Enumerados como propiedades de lo vivo pudieran ser: organización, metabolismo, homeostasis, crecimiento, reproducción, irritabilidad y, por supuesto, evolución.

 

Desde luego que lo que expresa Cioran en el aforismo citado trasciende, y con creces, esta aproximación a la vida.

 

Asombrarse, desear, aborrecer, temer, ignorar, saber, dudar, inquirir, sonreír, llorar, compartir, amar, soñar y crear –en el sentido de la Poiesis—, en nosotros los seres humanos, también son parte de la existencia vital o de la vida.

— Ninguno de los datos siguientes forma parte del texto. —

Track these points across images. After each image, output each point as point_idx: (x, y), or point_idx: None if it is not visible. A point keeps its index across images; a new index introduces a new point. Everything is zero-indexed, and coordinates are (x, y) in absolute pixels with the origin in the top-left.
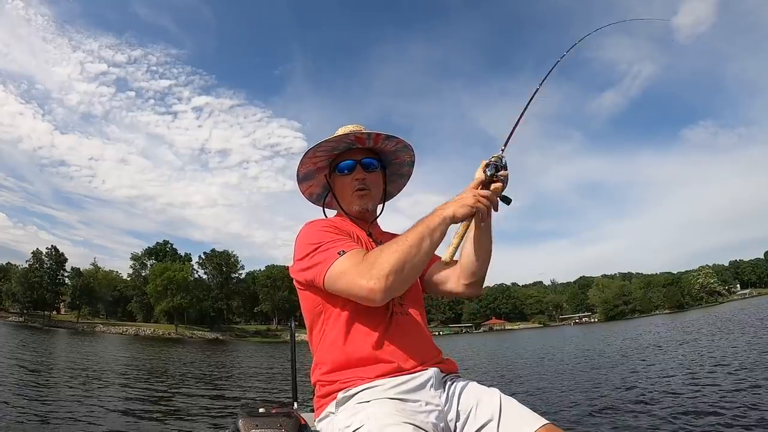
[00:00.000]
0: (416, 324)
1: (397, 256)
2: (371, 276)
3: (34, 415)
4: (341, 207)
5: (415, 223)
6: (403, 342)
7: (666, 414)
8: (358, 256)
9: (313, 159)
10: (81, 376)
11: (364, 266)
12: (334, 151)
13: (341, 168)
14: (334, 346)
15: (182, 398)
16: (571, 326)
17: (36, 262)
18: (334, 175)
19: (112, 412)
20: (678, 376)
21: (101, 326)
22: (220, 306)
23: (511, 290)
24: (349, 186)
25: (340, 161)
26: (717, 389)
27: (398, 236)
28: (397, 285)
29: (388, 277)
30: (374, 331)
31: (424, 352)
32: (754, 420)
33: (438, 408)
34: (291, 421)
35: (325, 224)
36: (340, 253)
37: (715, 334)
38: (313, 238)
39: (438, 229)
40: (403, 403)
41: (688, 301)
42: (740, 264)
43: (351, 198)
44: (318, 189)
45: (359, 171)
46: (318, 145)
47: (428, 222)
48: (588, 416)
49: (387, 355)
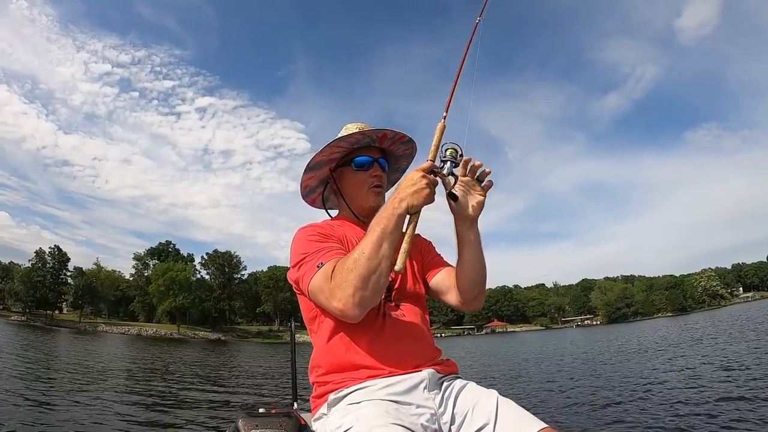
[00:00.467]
0: (412, 325)
1: (357, 273)
2: (338, 298)
3: (36, 414)
4: (347, 203)
5: (371, 225)
6: (396, 343)
7: (667, 418)
8: (327, 272)
9: (334, 149)
10: (83, 376)
11: (333, 285)
12: (355, 145)
13: (359, 163)
14: (327, 348)
15: (183, 398)
16: (573, 328)
17: (39, 262)
18: (346, 170)
19: (112, 411)
20: (680, 379)
21: (103, 326)
22: (223, 306)
23: (513, 292)
24: (366, 182)
25: (356, 156)
26: (719, 393)
27: (357, 245)
28: (367, 300)
29: (354, 296)
30: (367, 332)
31: (419, 353)
32: (757, 424)
33: (430, 410)
34: (291, 421)
35: (313, 231)
36: (319, 266)
37: (718, 336)
38: (300, 247)
39: (395, 229)
40: (394, 404)
41: (690, 304)
42: (743, 267)
43: (367, 194)
44: (314, 182)
45: (377, 168)
46: (345, 137)
47: (383, 224)
48: (588, 419)
49: (379, 357)
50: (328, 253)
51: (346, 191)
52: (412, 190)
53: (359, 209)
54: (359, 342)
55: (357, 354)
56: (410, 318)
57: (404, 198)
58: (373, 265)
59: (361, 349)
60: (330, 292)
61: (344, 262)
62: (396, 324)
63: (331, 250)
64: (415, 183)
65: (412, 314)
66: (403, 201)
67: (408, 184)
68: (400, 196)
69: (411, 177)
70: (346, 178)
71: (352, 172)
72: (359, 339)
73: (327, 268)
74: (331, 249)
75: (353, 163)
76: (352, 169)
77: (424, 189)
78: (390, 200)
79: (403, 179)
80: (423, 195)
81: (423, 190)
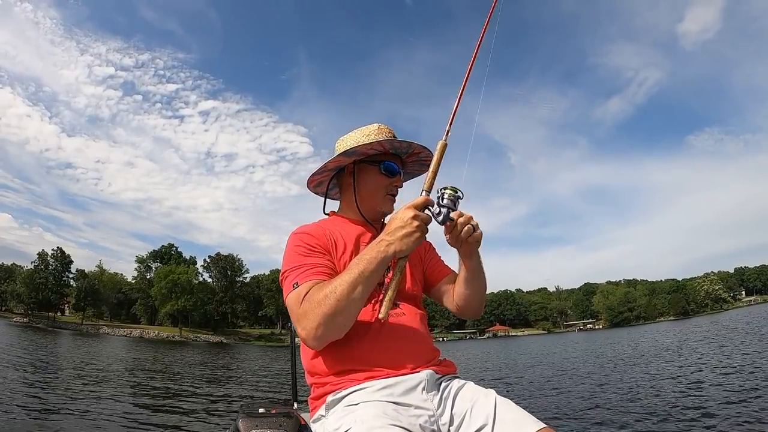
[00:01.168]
0: (411, 325)
1: (323, 310)
2: (302, 327)
3: (38, 414)
4: (356, 200)
5: (354, 260)
6: (394, 344)
7: (668, 421)
8: (299, 296)
9: (375, 146)
10: (86, 377)
11: (300, 313)
12: (391, 150)
13: (389, 168)
14: (325, 349)
15: (183, 399)
16: (575, 333)
17: (41, 264)
18: (371, 170)
19: (114, 412)
20: (683, 384)
21: (106, 328)
22: (225, 309)
23: (516, 296)
24: (385, 188)
25: (386, 161)
26: (722, 398)
27: (334, 279)
28: (328, 336)
29: (316, 330)
30: (364, 334)
31: (418, 354)
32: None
33: (428, 411)
34: (291, 421)
35: (301, 242)
36: (294, 285)
37: (722, 340)
38: (286, 258)
39: (375, 273)
40: (392, 405)
41: (693, 308)
42: (745, 271)
43: (383, 200)
44: (332, 165)
45: (399, 179)
46: (393, 141)
47: (363, 266)
48: (587, 421)
49: (377, 358)
50: (307, 271)
51: (361, 189)
52: (402, 234)
53: (370, 210)
54: (357, 343)
55: (355, 355)
56: (409, 319)
57: (392, 242)
58: (341, 307)
59: (360, 350)
60: (296, 318)
61: (316, 292)
62: (394, 325)
63: (310, 268)
64: (405, 225)
65: (411, 315)
66: (390, 245)
67: (397, 224)
68: (388, 239)
69: (402, 216)
70: (366, 176)
71: (377, 174)
72: (357, 340)
73: (300, 292)
74: (311, 267)
75: (382, 165)
76: (378, 170)
77: (414, 233)
78: (377, 241)
79: (393, 216)
80: (413, 239)
81: (413, 233)
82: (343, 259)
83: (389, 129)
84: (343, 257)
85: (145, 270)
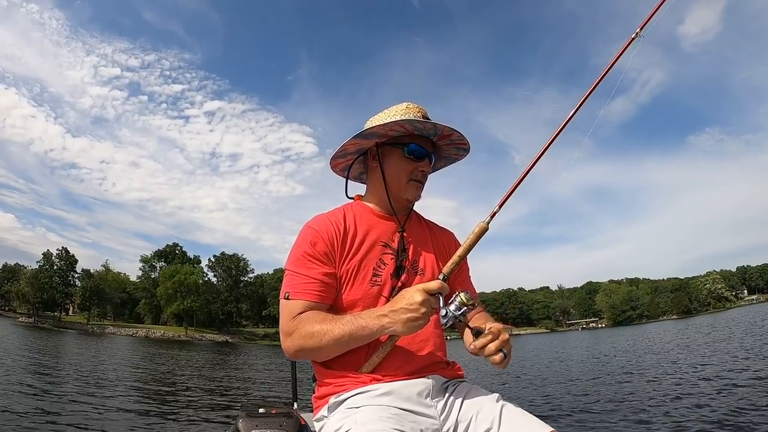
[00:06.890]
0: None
1: (309, 344)
2: (286, 341)
3: (42, 413)
4: (386, 185)
5: (352, 318)
6: (401, 347)
7: (673, 422)
8: (291, 311)
9: (397, 127)
10: (93, 376)
11: (286, 330)
12: (416, 132)
13: (413, 151)
14: None
15: (185, 399)
16: (578, 331)
17: (46, 264)
18: (394, 152)
19: (115, 411)
20: (688, 383)
21: (111, 328)
22: (230, 309)
23: (518, 295)
24: (410, 173)
25: (411, 143)
26: (725, 397)
27: (326, 322)
28: (305, 358)
29: (296, 354)
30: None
31: (425, 358)
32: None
33: (431, 416)
34: (291, 421)
35: (305, 242)
36: (286, 296)
37: (725, 339)
38: (291, 253)
39: (366, 339)
40: (394, 410)
41: (695, 306)
42: (747, 269)
43: (407, 185)
44: (353, 148)
45: (427, 163)
46: (416, 121)
47: (358, 331)
48: (593, 422)
49: (383, 361)
50: (300, 285)
51: (387, 172)
52: (405, 318)
53: (394, 198)
54: (365, 345)
55: (360, 356)
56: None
57: (394, 322)
58: (324, 350)
59: (364, 352)
60: (283, 328)
61: (306, 323)
62: None
63: (307, 282)
64: (412, 310)
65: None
66: (392, 324)
67: (404, 305)
68: (391, 317)
69: (411, 297)
70: (390, 160)
71: (400, 157)
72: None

Es decir, para nosotros los seres humanos la vida no se reduce a la existencia o a la posesión –del verbo tener—de ciertos rasgos o características, sino que, además, implica, independientemente del grado de consciencia y autoconsciencia que tengamos de ello, un proceso de proyección deliberada hacia lo que tanto Bruno Bettelheim, como Viktor Frankl y Boris Cyrulnik sugirieron y descubrieron en sus propias vidas.

 

Me refiero aquí a la noción de “Sentido”, el “Sentido de la vida”.

 

Es aquí donde hallamos el quid del asunto.

 

No podremos construir una comprensión, explicación y proyección de la vida –sea en un status individual o colectivo—si no respondemos –tanto individual como colectivamente—a las interrogantes esenciales en nuestra existencia.

 

¿Qué sentido tiene o para qué me encuentro –o nos encontramos—aquí y ahora?

 

Más allá de las funciones vitales ¿Qué es la vida para mí y para los miembros de la colectividad?

 

Y pudiérase continuar con una serie de preguntas que ayuden a construir respuestas plausibles y admisibles como meta de nuestra existencia.